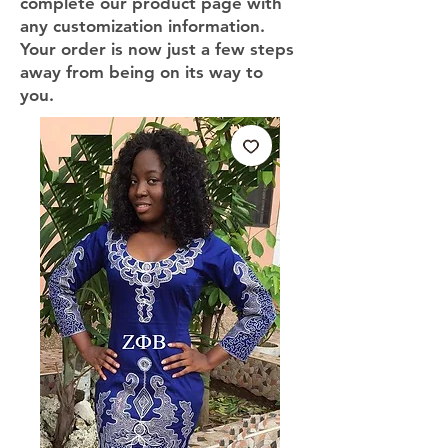
complete our product page with
any customization information.
Your order is now just a few steps
away from being on its way to
you.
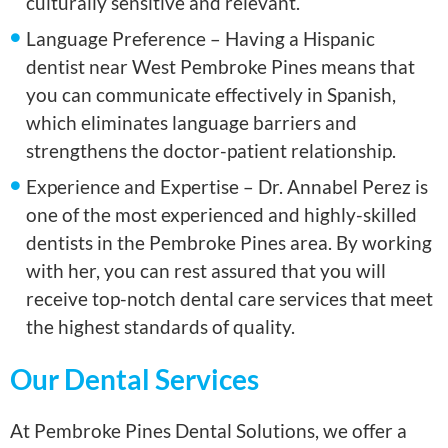
culturally sensitive and relevant.
Language Preference – Having a Hispanic
dentist near West Pembroke Pines means that
you can communicate effectively in Spanish,
which eliminates language barriers and
strengthens the doctor-patient relationship.
Experience and Expertise – Dr. Annabel Perez is
one of the most experienced and highly-skilled
dentists in the Pembroke Pines area. By working
with her, you can rest assured that you will
receive top-notch dental care services that meet
the highest standards of quality.
Our Dental Services
At Pembroke Pines Dental Solutions, we offer a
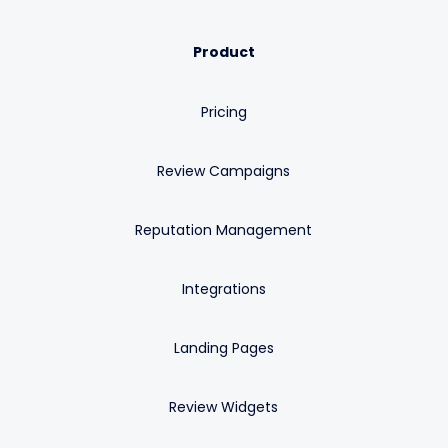
Product
Pricing
Review Campaigns
Reputation Management
Integrations
Landing Pages
Review Widgets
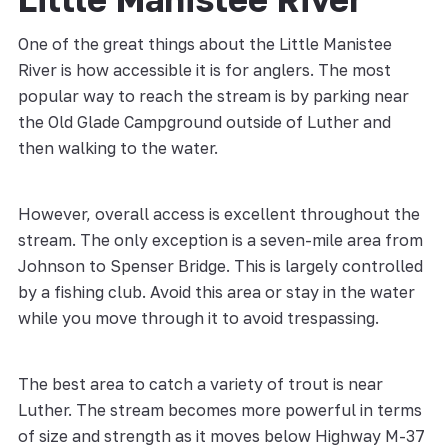
One of the great things about the Little Manistee
River is how accessible it is for anglers. The most
popular way to reach the stream is by parking near
the Old Glade Campground outside of Luther and
then walking to the water.
However, overall access is excellent throughout the
stream. The only exception is a seven-mile area from
Johnson to Spenser Bridge. This is largely controlled
by a fishing club. Avoid this area or stay in the water
while you move through it to avoid trespassing.
The best area to catch a variety of trout is near
Luther. The stream becomes more powerful in terms
of size and strength as it moves below Highway M-37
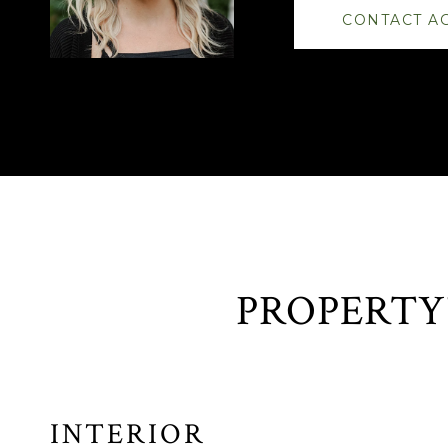
CONTACT A
INTERIOR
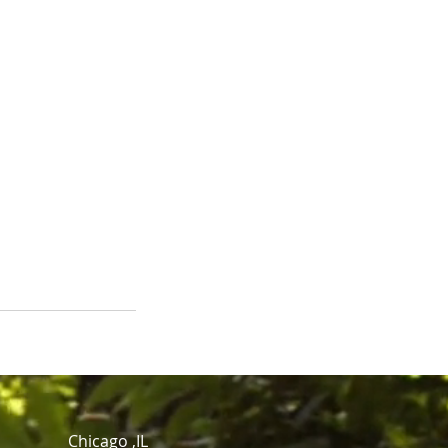
Chicago ,IL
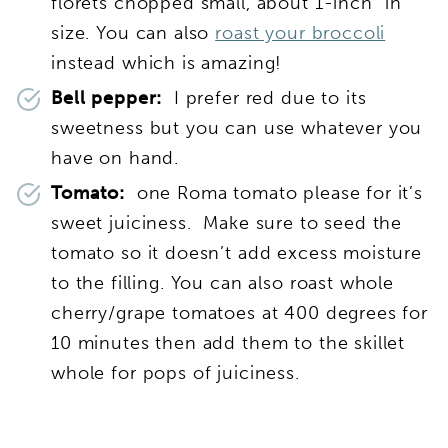
florets chopped small, about 1-inch” in
size. You can also
roast your broccoli
instead which is amazing!
Bell pepper:
I prefer red due to its
sweetness but you can use whatever you
have on hand.
Tomato:
one Roma tomato please for it’s
sweet juiciness. Make sure to seed the
tomato so it doesn’t add excess moisture
to the filling. You can also roast whole
cherry/grape tomatoes at 400 degrees for
10 minutes then add them to the skillet
whole for pops of juiciness.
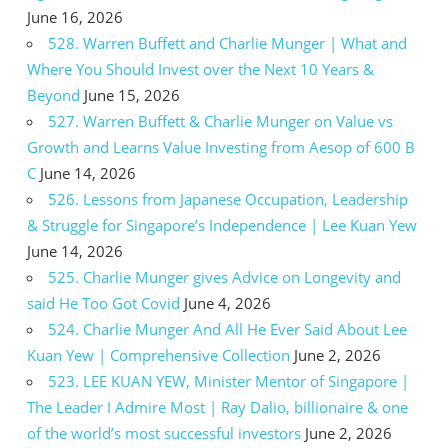
June 16, 2026
528. Warren Buffett and Charlie Munger | What and
Where You Should Invest over the Next 10 Years &
Beyond
June 15, 2026
527. Warren Buffett & Charlie Munger on Value vs
Growth and Learns Value Investing from Aesop of 600 B
C
June 14, 2026
526. Lessons from Japanese Occupation, Leadership
& Struggle for Singapore’s Independence | Lee Kuan Yew
June 14, 2026
525. Charlie Munger gives Advice on Longevity and
said He Too Got Covid
June 4, 2026
524. Charlie Munger And All He Ever Said About Lee
Kuan Yew | Comprehensive Collection
June 2, 2026
523. LEE KUAN YEW, Minister Mentor of Singapore |
The Leader I Admire Most | Ray Dalio, billionaire & one
of the world’s most successful investors
June 2, 2026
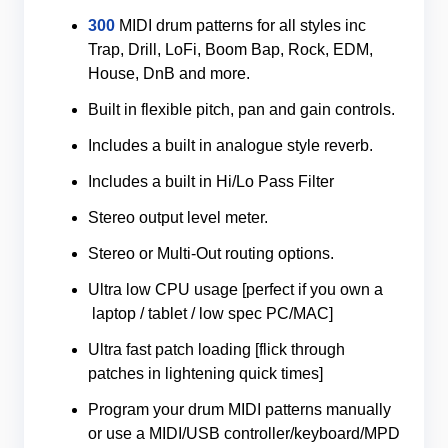
300
MIDI drum patterns for all styles inc
Trap, Drill, LoFi, Boom Bap, Rock, EDM,
House, DnB and more.
Built in flexible pitch, pan and gain controls.
Includes a built in analogue style reverb.
Includes a built in Hi/Lo Pass Filter
Stereo output level meter.
Stereo or Multi-Out routing options.
Ultra low CPU usage [perfect if you own a
laptop / tablet / low spec PC/MAC]
Ultra fast patch loading [flick through
patches in lightening quick times]
Program your drum MIDI patterns manually
or use a MIDI/USB controller/keyboard/MPD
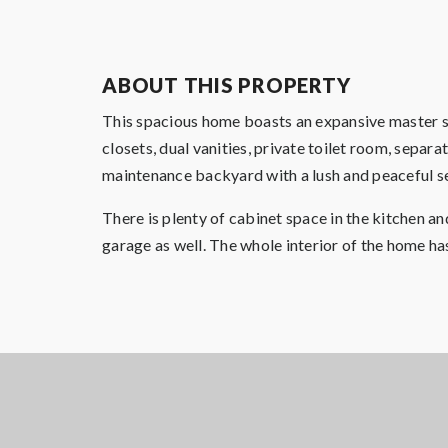
ABOUT THIS PROPERTY
This spacious home boasts an expansive master s
closets, dual vanities, private toilet room, sepa
maintenance backyard with a lush and peaceful s
There is plenty of cabinet space in the kitchen a
garage as well. The whole interior of the home ha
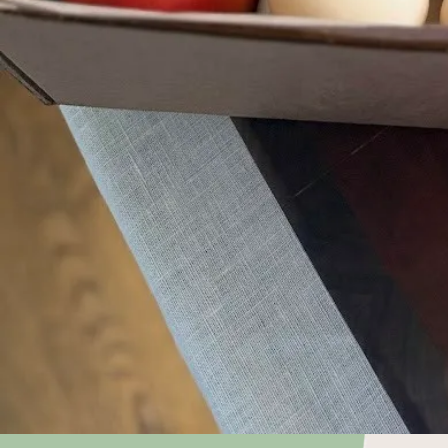
Choose what
keep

**Work to complete**
Copy out all of the lines above word for word, and leave the pictures out of your answer.

**Exercise solution**
complete our product page with
any customization information.
Your order is now just a few steps
away from being on its way to
you.
culturally sensitive and relevant.
Language Preference – Having a Hispanic
dentist near West Pembroke Pines means that
you can communicate effectively in Spanish,
which eliminates language barriers and
strengthens the doctor-patient relationship.
Experience and Expertise – Dr. Annabel Perez is
one of the most experienced and highly-skilled
dentists in the Pembroke Pines area. By working
with her, you can rest assured that you will
receive top-notch dental care services that meet
the highest standards of quality.
Our Dental Services
At Pembroke Pines Dental Solutions, we offer a
Product
Pricing
Review Campaigns
Reputation Management
Integrations
Landing Pages
Review Widgets
One of the great things about the Little Manistee
River is how accessible it is for anglers. The most
popular way to reach the stream is by parking near
the Old Glade Campground outside of Luther and
then walking to the water.
However, overall access is excellent throughout the
stream. The only exception is a seven-mile area from
Johnson to Spenser Bridge. This is largely controlled
by a fishing club. Avoid this area or stay in the water
while you move through it to avoid trespassing.
The best area to catch a variety of trout is near
Luther. The stream becomes more powerful in terms
of size and strength as it moves below Highway M-37
CONTACT A
INTERIOR
Chicago ,IL
florets chopped small, about 1-inch” in
size. You can also
roast your broccoli
instead which is amazing!
Bell pepper:
I prefer red due to its
sweetness but you can use whatever you
have on hand.
Tomato:
one Roma tomato please for it’s
sweet juiciness. Make sure to seed the
tomato so it doesn’t add excess moisture
to the filling. You can also roast whole
cherry/grape tomatoes at 400 degrees for
10 minutes then add them to the skillet
whole for pops of juiciness.
June 16, 2026
528. Warren Buffett and Charlie Munger | What and
Where You Should Invest over the Next 10 Years &
Beyond
June 15, 2026
527. Warren Buffett & Charlie Munger on Value vs
Growth and Learns Value Investing from Aesop of 600 B
C
June 14, 2026
526. Lessons from Japanese Occupation, Leadership
& Struggle for Singapore’s Independence | Lee Kuan Yew
June 14, 2026
525. Charlie Munger gives Advice on Longevity and
said He Too Got Covid
June 4, 2026
524. Charlie Munger And All He Ever Said About Lee
Kuan Yew | Comprehensive Collection
June 2, 2026
523. LEE KUAN YEW, Minister Mentor of Singapore |
The Leader I Admire Most | Ray Dalio, billionaire & one
of the world’s most successful investors
June 2, 2026
300
MIDI drum patterns for all styles inc
Trap, Drill, LoFi, Boom Bap, Rock, EDM,
House, DnB and more.
Built in flexible pitch, pan and gain controls.
Includes a built in analogue style reverb.
Includes a built in Hi/Lo Pass Filter
Stereo output level meter.
Stereo or Multi-Out routing options.
Ultra low CPU usage [perfect if you own a
laptop / tablet / low spec PC/MAC]
Ultra fast patch loading [flick through
patches in lightening quick times]
Program your drum MIDI patterns manually
or use a MIDI/USB controller/keyboard/MPD
ABOUT THIS PROPERTY
This spacious home boasts an expansive master s
closets, dual vanities, private toilet room, sepa
maintenance backyard with a lush and peaceful s
There is plenty of cabinet space in the kitchen a
garage as well. The whole interior of the home ha
Choose what
keep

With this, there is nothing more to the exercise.